In practice, the population standard deviation is rarely known. However, learning how to compute a confidence interval when the standard deviation is known is an excellent introduction to how to compute a confidence interval when the standard deviation has to be estimated.

Three values are used to construct a confidence interval for μ:

• the sample mean (m)
• the value of z (which depends on the level of confidence)
• the standard error of the mean (σ)m

The confidence interval has m for its center and extends a distance equal to the product of z and in both directions. Therefore, the formula for a confidence interval is:

m - z σm <= μ <= m + z σm

For a (1 - α)% confidence interval for the population mean, the z-statistic to be used is zα/2. zα/2 denotes the points of the standard normal distribution such that α/2 of the probability falls in the right-hand tail.

Effectively, what is happening is that the (1 - α)% of the area that makes up the confidence interval falls in the center of the graph, that is, symmetrically around the mean. This leaves α% of the area in both tails, or α/2 % of area in each tail.

Commonly used reliability factors are as follows:

• 90% confidence intervals: z0.05 = 1.645. α is 10%, with 5% in each tail
• 95% confidence intervals: z0.025 = 1.96. α is 5%, with 2.5% in each tail
• 99% confidence intervals: z0.005 = 2.575. α is 1%, with 0.5% in each tail

Example

Assume that the standard deviation of SAT verbal scores in a school system is known to be 100. A researcher wishes to estimate the mean SAT score and compute a 95% confidence interval from a random sample of 10 scores.

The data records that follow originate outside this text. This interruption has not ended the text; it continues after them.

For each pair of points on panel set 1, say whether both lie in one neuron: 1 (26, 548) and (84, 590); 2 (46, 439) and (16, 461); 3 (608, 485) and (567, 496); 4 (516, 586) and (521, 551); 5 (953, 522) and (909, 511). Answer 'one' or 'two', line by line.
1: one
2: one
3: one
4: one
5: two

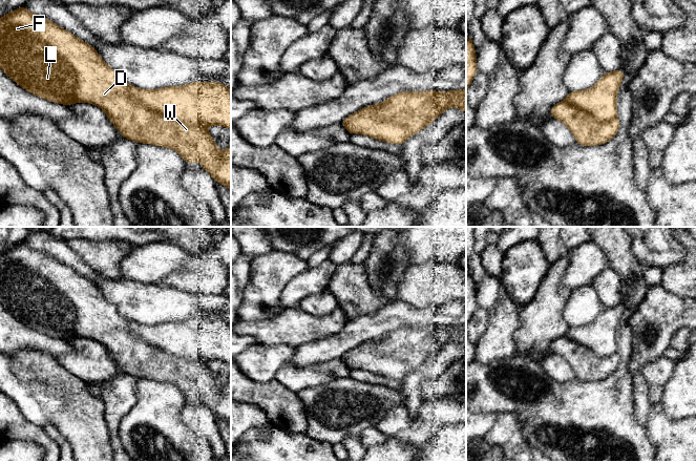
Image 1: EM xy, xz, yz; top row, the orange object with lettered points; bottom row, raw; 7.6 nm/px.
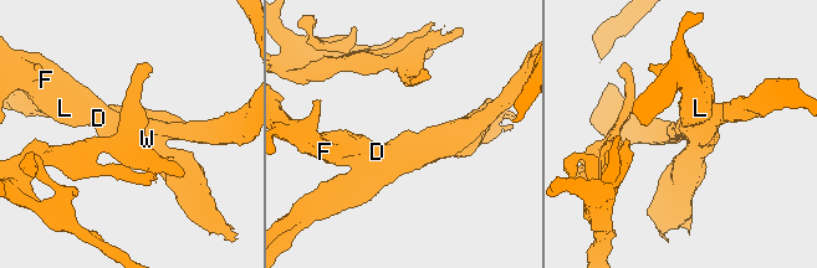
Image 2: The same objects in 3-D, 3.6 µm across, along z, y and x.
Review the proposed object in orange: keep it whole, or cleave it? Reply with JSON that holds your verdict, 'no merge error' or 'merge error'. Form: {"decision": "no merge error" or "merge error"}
{"decision": "no merge error"}

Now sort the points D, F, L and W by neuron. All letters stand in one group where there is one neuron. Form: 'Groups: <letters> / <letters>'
Groups: D F L W

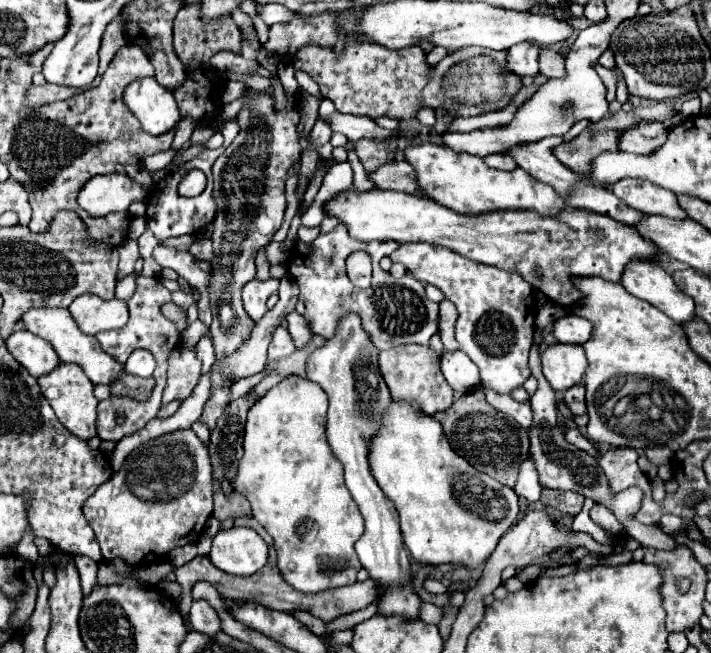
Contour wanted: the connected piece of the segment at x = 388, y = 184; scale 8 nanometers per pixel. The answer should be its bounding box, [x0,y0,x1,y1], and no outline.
[370,162,420,194]

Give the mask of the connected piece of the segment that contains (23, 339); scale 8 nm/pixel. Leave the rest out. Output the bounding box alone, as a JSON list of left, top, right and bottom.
[6,332,60,378]

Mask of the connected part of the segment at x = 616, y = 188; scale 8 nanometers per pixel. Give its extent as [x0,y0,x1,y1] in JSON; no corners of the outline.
[612,178,688,220]

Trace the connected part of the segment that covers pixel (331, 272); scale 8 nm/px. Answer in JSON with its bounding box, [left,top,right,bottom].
[286,224,438,350]

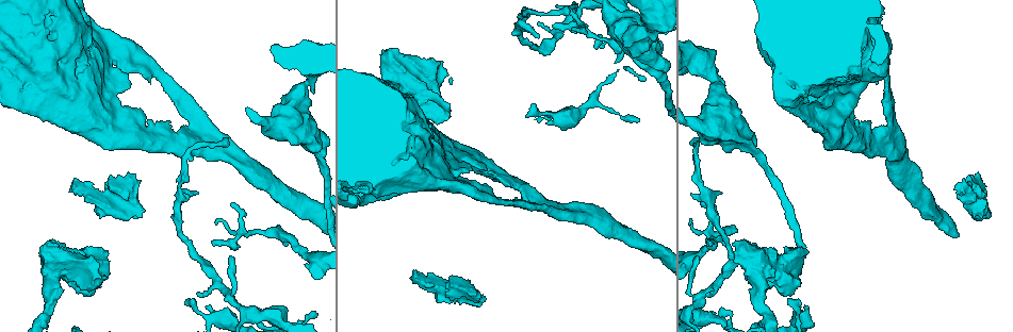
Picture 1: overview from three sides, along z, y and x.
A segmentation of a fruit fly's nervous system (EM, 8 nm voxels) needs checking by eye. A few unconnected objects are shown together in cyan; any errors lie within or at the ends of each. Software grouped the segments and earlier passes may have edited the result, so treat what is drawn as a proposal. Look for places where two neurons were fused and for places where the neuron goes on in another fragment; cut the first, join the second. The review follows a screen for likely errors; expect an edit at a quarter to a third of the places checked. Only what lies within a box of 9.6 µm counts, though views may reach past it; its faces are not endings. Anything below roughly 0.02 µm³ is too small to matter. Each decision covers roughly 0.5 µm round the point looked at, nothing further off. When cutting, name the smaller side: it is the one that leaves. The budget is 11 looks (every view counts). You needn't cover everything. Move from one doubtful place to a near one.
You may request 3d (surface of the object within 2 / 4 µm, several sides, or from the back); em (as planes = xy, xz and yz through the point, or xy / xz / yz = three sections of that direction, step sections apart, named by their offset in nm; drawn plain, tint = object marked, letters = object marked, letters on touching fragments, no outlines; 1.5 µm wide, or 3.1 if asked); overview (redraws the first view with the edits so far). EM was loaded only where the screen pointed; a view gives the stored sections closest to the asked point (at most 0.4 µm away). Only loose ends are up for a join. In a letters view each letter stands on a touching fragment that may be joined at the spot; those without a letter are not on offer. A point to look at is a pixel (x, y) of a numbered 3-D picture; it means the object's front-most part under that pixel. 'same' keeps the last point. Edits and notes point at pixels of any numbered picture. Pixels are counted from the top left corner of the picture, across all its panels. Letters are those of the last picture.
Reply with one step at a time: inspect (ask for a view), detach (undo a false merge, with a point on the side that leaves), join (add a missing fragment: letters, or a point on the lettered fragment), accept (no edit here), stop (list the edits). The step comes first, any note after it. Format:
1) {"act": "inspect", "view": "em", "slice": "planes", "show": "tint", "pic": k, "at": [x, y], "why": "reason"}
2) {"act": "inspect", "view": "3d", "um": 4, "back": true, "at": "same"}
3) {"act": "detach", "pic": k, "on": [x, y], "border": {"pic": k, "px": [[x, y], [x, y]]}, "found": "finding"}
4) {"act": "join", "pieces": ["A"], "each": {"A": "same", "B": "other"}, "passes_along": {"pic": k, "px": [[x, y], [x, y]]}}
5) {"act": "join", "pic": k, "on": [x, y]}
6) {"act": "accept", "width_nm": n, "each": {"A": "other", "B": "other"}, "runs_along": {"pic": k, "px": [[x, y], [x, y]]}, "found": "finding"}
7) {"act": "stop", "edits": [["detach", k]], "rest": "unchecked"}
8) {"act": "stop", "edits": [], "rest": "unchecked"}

{"act": "inspect", "view": "em", "slice": "yz", "step": 4, "show": "tint", "pic": 1, "at": [569, 13], "why": "tapers out"}

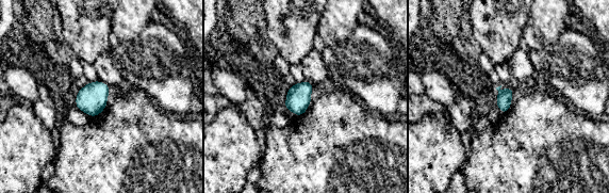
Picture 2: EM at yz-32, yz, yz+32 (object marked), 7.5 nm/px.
{"act": "inspect", "view": "em", "slice": "planes", "show": "letters", "at": "same", "why": "another direction"}

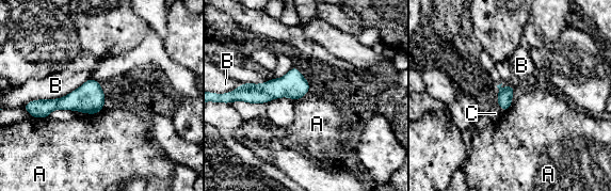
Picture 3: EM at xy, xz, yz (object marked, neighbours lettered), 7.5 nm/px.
{"act": "accept", "width_nm": 110, "each": {"A": "other", "B": "other", "C": "other"}, "border": {"pic": 3, "px": [[102, 108], [96, 113], [83, 113]]}, "found": "no lettered fragment goes on from it"}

The 10 scores are: 320, 380, 400, 420, 500, 520, 600, 660, 720, and 780. Therefore, m = 530, N = 10, and σm= 100 / 101/2 = 31.62. The value of z for the 95% confidence interval is the number of standard deviations one must go from the mean (in both directions) to contain .95 of the scores.

It turns out that one must go 1.96 standard deviations from the mean in both directions to contain .95 of the scores. The value of 1.96 was found using a z table. Since each tail is to contain .025 of the scores, you find the value of z for which 1 - 0.025 = 0.975 of the scores are below. This value is 1.96.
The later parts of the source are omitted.